# [Your task]
Reproduce the material below word for word, leaving out the pictures.

━━ Source data ━━

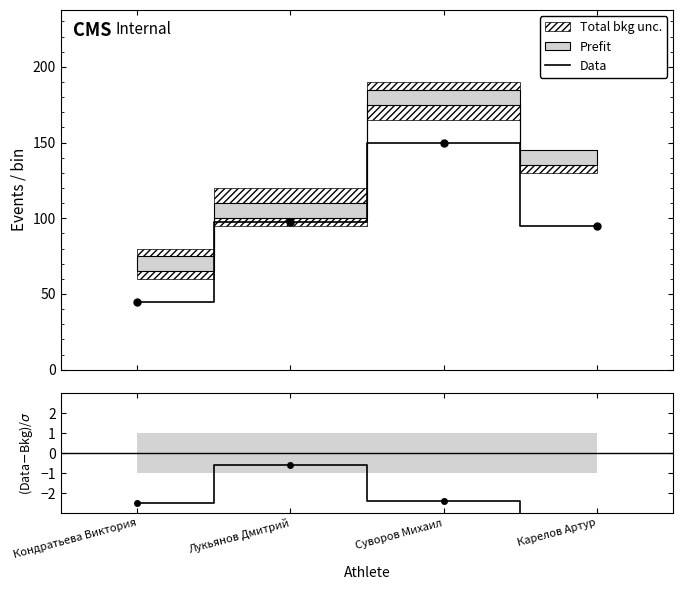

List the labels in order of value, smallest first.

Кондратьева Виктория, Карелов Артур, Лукьянов Дмитрий, Суворов Михаил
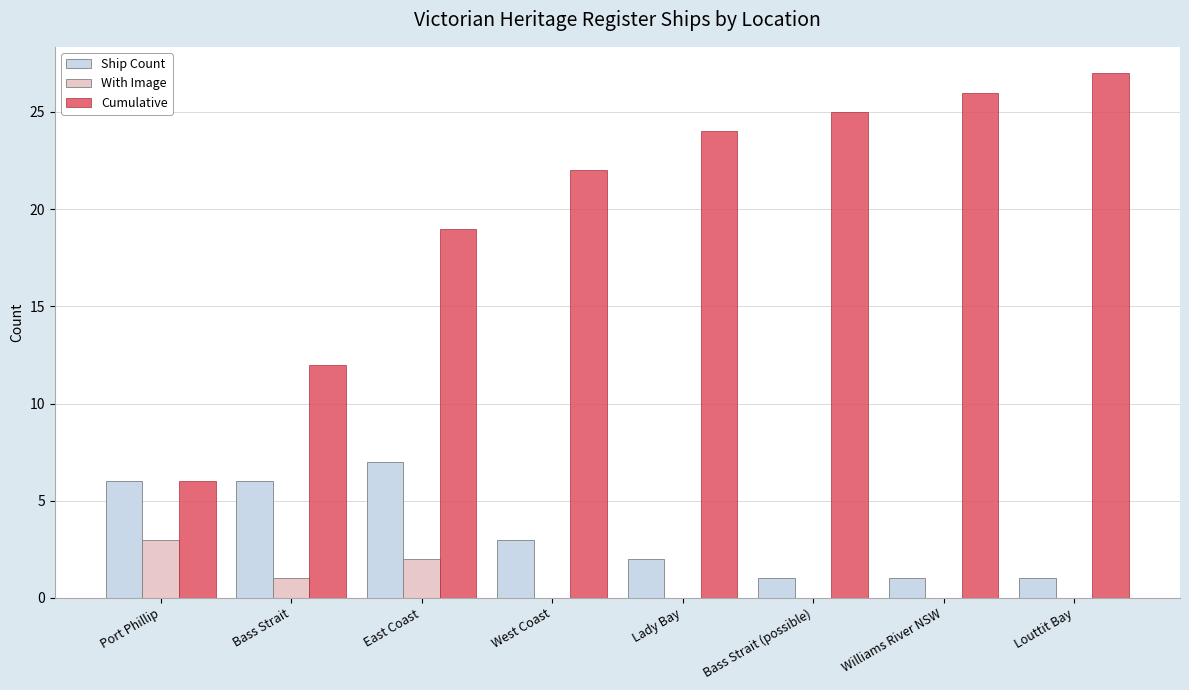

Is the value of With Image at West Coast greater than the value of Ship Count at Bass Strait (possible)?

No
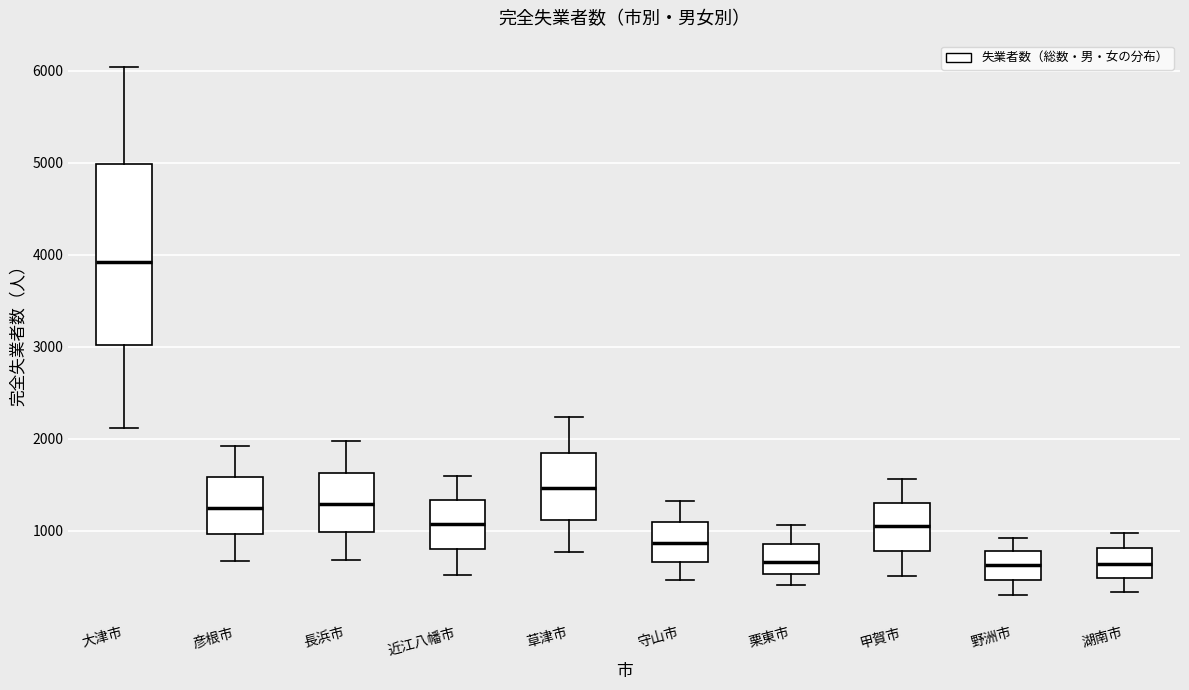

Reading left to right, read every box against the y-axis: the position of its median line, the range the box covers, and the ends of its whiskers. The values are not printed on the chart, so give them approximately, as read against the axis.

大津市: median 3900, box 3000 to 5000, whiskers 2100 to 6000
彦根市: median 1200, box 1000 to 1600, whiskers 700 to 1900
長浜市: median 1300, box 1000 to 1600, whiskers 700 to 2000
近江八幡市: median 1100, box 800 to 1300, whiskers 500 to 1600
草津市: median 1500, box 1100 to 1800, whiskers 800 to 2200
守山市: median 900, box 700 to 1100, whiskers 500 to 1300
栗東市: median 700, box 500 to 900, whiskers 400 to 1100
甲賀市: median 1100, box 800 to 1300, whiskers 500 to 1600
野洲市: median 600, box 500 to 800, whiskers 300 to 900
湖南市: median 600, box 500 to 800, whiskers 300 to 1000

━━━

# [Output below]
List the labels in order of value, smallest first.

Кондратьева Виктория, Карелов Артур, Лукьянов Дмитрий, Суворов Михаил

Is the value of With Image at West Coast greater than the value of Ship Count at Bass Strait (possible)?

No

Reading left to right, read every box against the y-axis: the position of its median line, the range the box covers, and the ends of its whiskers. The values are not printed on the chart, so give them approximately, as read against the axis.

大津市: median 3900, box 3000 to 5000, whiskers 2100 to 6000
彦根市: median 1200, box 1000 to 1600, whiskers 700 to 1900
長浜市: median 1300, box 1000 to 1600, whiskers 700 to 2000
近江八幡市: median 1100, box 800 to 1300, whiskers 500 to 1600
草津市: median 1500, box 1100 to 1800, whiskers 800 to 2200
守山市: median 900, box 700 to 1100, whiskers 500 to 1300
栗東市: median 700, box 500 to 900, whiskers 400 to 1100
甲賀市: median 1100, box 800 to 1300, whiskers 500 to 1600
野洲市: median 600, box 500 to 800, whiskers 300 to 900
湖南市: median 600, box 500 to 800, whiskers 300 to 1000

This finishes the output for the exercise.